Conceptualizing Declining Reproduction: exploring old and new fertilities within assisted reproduction in India

Hosted by Department of Sociology and Department of Gender

Robert McKenzie Room (S219), Department of Sociology, St Clement's Building

Speaker

Anindita Majumdar

Anindita Majumdar

Indian Institute of Technology Hyderabad

Anindita is interested in the meaning of age and ageing as they come to be understood within reproduction in India.

The focus is particularly on assisted conception, and the use of assisted reproductive technologies (ART) such as in-vitro fertilization to engage with the issue of reproductive temporality. In addition, the paper engages with existing field data on the process of becoming parents amongst couples of a particular age bracket in India, who are undergoing IVF treatment in North India.
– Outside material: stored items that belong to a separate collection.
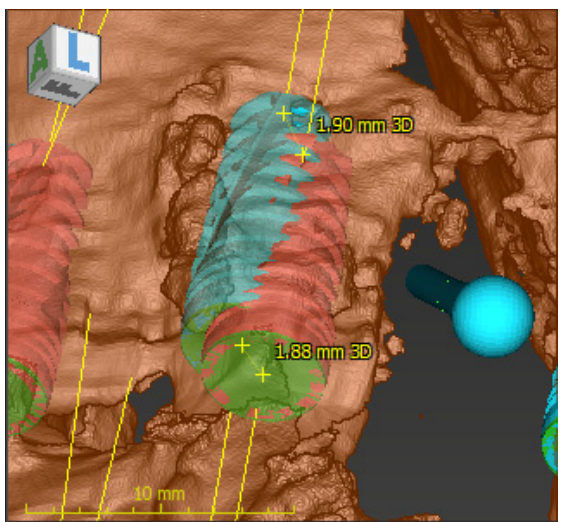
Figure 3. Measuring the primary outcome variables in the Treatment Evaluation plug-in of coDiagnostiX software, version 10.2 (Dental Wings, Montreal, CA, USA).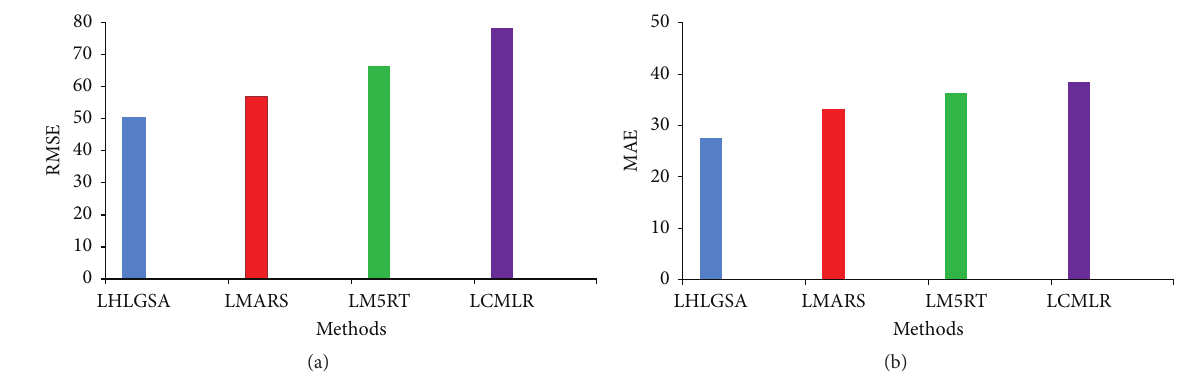
Figure 9: Overall errors of forecasted river flow using all log models for Astore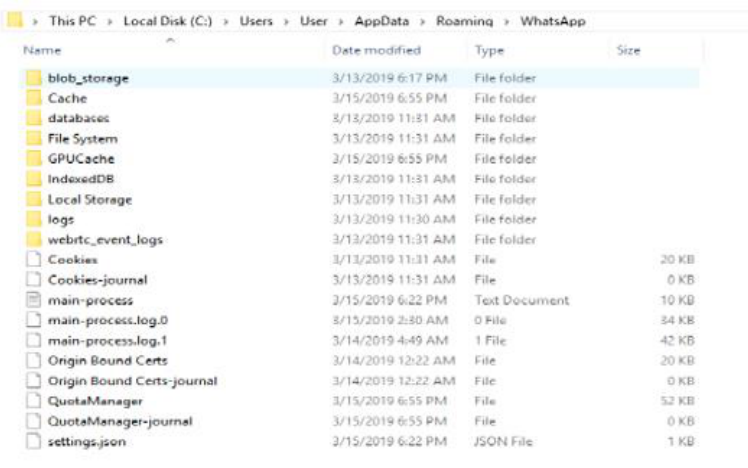
Figure 31. Whatsapp desktop version files on the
These couples are between the ages of 45-65 years, traditionally considered to be difficult for conception whether through sexual procreation, or artificial means such as assisted reproduction. However, the facilitation of pregnancy and birth amongst women, and their spouses within this age is being successfully conducted in some ART clinics in North India. This has meant that the idea of declining reproduction, most often represented with the moniker of the biological clock is under increasing scrutiny. To explore the imaginings of age, decline and reproduction, I study the ways in which: first, laws on reproduction, age of marriage, age of consent, assisted reproduction frame ageing and reproduction in India; second, the ways in which the demographic conversations on population and fertility are marked within popular discourse in India; and third, the relationship between menstruation and menopause within anthropological literature on India to understand the age and reproduction. The paper is embedded both within a theoretical conceptualization that aims to help make sense of the meaning of age and ageing as they come undone within assisted reproduction. The purpose of seeking a wider theoretical gaze through laws, legalese, popular discourse, and ethnographic studies of menstruation and menopause as key markers of age and reproduction, is to support and understand the dynamic nature of the field data that has been collected from North India on ageing couples bearing children, as well as the increasing intervention of technology on our bodies.
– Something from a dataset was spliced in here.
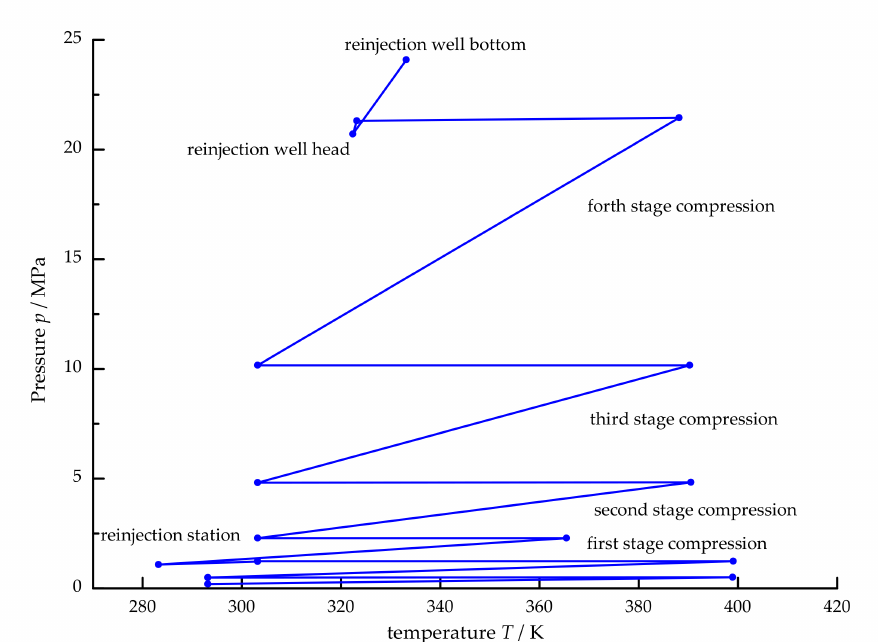
Figure 1. Temperature and pressure change during the proposed reinjection process of the fire- flooding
Anindita Majumdar is an Assistant Professor in the Department of Liberal Arts at the Indian Institute of Technology Hyderabad.

Anindita Majumdar has been researching on commercial surrogacy, kinship and infertility since 2010. Her book based on her ethnographic research was published in 2017 by Oxford University Press, and is titled Transnational Commercial Surrogacy and the (Un)Making of Kin in India. Anindita was also recently invited to contribute to the Oxford India Short Introductions Series on Surrogacy, which was published in 2019. Anindita is currently researching and writing on the linkages between ageing and assisted reproductive technologies in India: including fieldwork in North India amongst post-menopausal couples who became pregnant through the use of assisted reproductive technologies. The research has been supported with a generous grant from Wellcome UK, along with a parallel research on the biological clock and infertility treatment in South India supported by the Indian Council for Social Science Research (ICSSR).